**CONSIGNE:**
Pouvez-vous réimprimer intégralement et à l'identique l'extrait ci-dessous consacré au livre de Nathalie Sarraute ?

Ce livre juxtapose 24 textes brefs dont les actants sont désignés par les pronoms personnels de la troisième personne: une foule devant des vitrines (1); un homme que torturent les banalités du langage (2); dans le quartier du Panthéon, des personnages solitaires, sans souvenirs, sans avenir, heureux (3); un étrange ballet verbal, cruel et ludique, entre un homme et quelques femmes (4); une femme figée dans l'attente (5); une femme impérieuse qui écrase autrui sous le poids des choses (6); une femme qui parle et souffre de se sentir jugée par un homme qui ne parle pas (7); un grand-père qui promène son petit-enfant (8); un homme qui parle à une femme pour qu'elle ne parle pas (9); des femmes dans un salon de thé (10); une femme assoiffée d'intellectualité (11); un professeur rationaliste du Collège de France (12); des femmes, acharnées à traquer une pièce de tissu (13); une femme sensible, croyante, qui s'attire les brusqueries d'autrui (14); une jeune fille heurtée par les inepties du vieillard qu'elle admire (15); un vieux couple (16); un jeune couple en promenade avec son enfant (17); la quiétude d'un cottage anglais (18); un faible, malmené par autrui, et qui se laisse faire (19); un homme rassuré et étouffé par les femmes qui l'entourent depuis son enfance (20); une femme trop sage traversée par le désir soudain de fuir et de choquer (21); un homme qui se défend d'être attiré par les objets (22); une femme qui, malgré elle, rejoint le cercle de sa famille qu'elle méprise (23); un homme épié (24).

L'ouvrage, passé à peu près inaperçu lors de sa publication, présente pourtant d'emblée au lecteur, sous une forme brève et frappante, le champ d'exploration privilégié de Nathalie Sarraute. Dès ces premiers textes, elle manifeste en effet une méfiance à l'égard du personnage traditionnel (un "trompe-l'oeil" écrira-t-elle dans l'Ere du soupçon, 1956) et opte pour l'anonymat du personnage; mais, contrairement à d'autres "nouveaux romanciers", elle s'attache au monde intérieur de ces êtres anonymes, aux "sources secrètes de l'existence humaine" (ibid.) qui tissent, invisiblement mais plus solidement que les apparences qui les masquent, les rapports humains.

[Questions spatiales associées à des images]

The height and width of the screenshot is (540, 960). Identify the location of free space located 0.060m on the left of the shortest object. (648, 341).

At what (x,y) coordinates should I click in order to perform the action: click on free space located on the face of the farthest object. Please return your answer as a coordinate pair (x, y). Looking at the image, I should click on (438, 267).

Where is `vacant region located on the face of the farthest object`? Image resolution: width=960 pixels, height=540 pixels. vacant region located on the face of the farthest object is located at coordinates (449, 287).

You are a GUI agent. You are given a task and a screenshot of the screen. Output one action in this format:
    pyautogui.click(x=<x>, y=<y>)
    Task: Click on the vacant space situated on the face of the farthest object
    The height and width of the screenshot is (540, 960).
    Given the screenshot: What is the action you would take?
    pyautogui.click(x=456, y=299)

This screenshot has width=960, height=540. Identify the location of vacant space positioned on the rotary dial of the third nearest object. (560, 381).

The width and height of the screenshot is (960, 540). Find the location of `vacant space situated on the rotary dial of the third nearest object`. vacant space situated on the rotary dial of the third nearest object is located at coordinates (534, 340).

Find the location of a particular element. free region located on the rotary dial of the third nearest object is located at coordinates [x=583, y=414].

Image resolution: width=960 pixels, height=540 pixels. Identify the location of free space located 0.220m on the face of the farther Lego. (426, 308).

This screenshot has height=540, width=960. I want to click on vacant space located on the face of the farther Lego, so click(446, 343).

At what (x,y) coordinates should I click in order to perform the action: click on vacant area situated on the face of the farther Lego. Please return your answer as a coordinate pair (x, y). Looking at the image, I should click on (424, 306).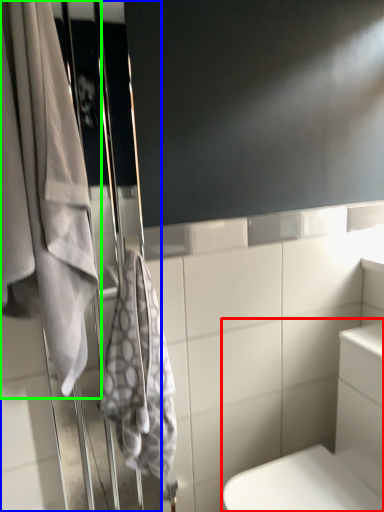
Question: Estimate the real-world distances between objects in this image. Which object is closer to bath (highlighted by a red box), screen door (highlighted by a blue box) or towel (highlighted by a green box)?

Choices:
 (A) screen door
 (B) towel

Answer: (A)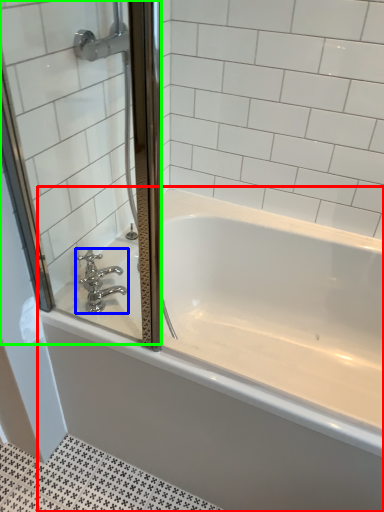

**RÉPONSE:**
Ce livre juxtapose 24 textes brefs dont les actants sont désignés par les pronoms personnels de la troisième personne: une foule devant des vitrines (1); un homme que torturent les banalités du langage (2); dans le quartier du Panthéon, des personnages solitaires, sans souvenirs, sans avenir, heureux (3); un étrange ballet verbal, cruel et ludique, entre un homme et quelques femmes (4); une femme figée dans l'attente (5); une femme impérieuse qui écrase autrui sous le poids des choses (6); une femme qui parle et souffre de se sentir jugée par un homme qui ne parle pas (7); un grand-père qui promène son petit-enfant (8); un homme qui parle à une femme pour qu'elle ne parle pas (9); des femmes dans un salon de thé (10); une femme assoiffée d'intellectualité (11); un professeur rationaliste du Collège de France (12); des femmes, acharnées à traquer une pièce de tissu (13); une femme sensible, croyante, qui s'attire les brusqueries d'autrui (14); une jeune fille heurtée par les inepties du vieillard qu'elle admire (15); un vieux couple (16); un jeune couple en promenade avec son enfant (17); la quiétude d'un cottage anglais (18); un faible, malmené par autrui, et qui se laisse faire (19); un homme rassuré et étouffé par les femmes qui l'entourent depuis son enfance (20); une femme trop sage traversée par le désir soudain de fuir et de choquer (21); un homme qui se défend d'être attiré par les objets (22); une femme qui, malgré elle, rejoint le cercle de sa famille qu'elle méprise (23); un homme épié (24).

L'ouvrage, passé à peu près inaperçu lors de sa publication, présente pourtant d'emblée au lecteur, sous une forme brève et frappante, le champ d'exploration privilégié de Nathalie Sarraute. Dès ces premiers textes, elle manifeste en effet une méfiance à l'égard du personnage traditionnel (un "trompe-l'oeil" écrira-t-elle dans l'Ere du soupçon, 1956) et opte pour l'anonymat du personnage; mais, contrairement à d'autres "nouveaux romanciers", elle s'attache au monde intérieur de ces êtres anonymes, aux "sources secrètes de l'existence humaine" (ibid.) qui tissent, invisiblement mais plus solidement que les apparences qui les masquent, les rapports humains.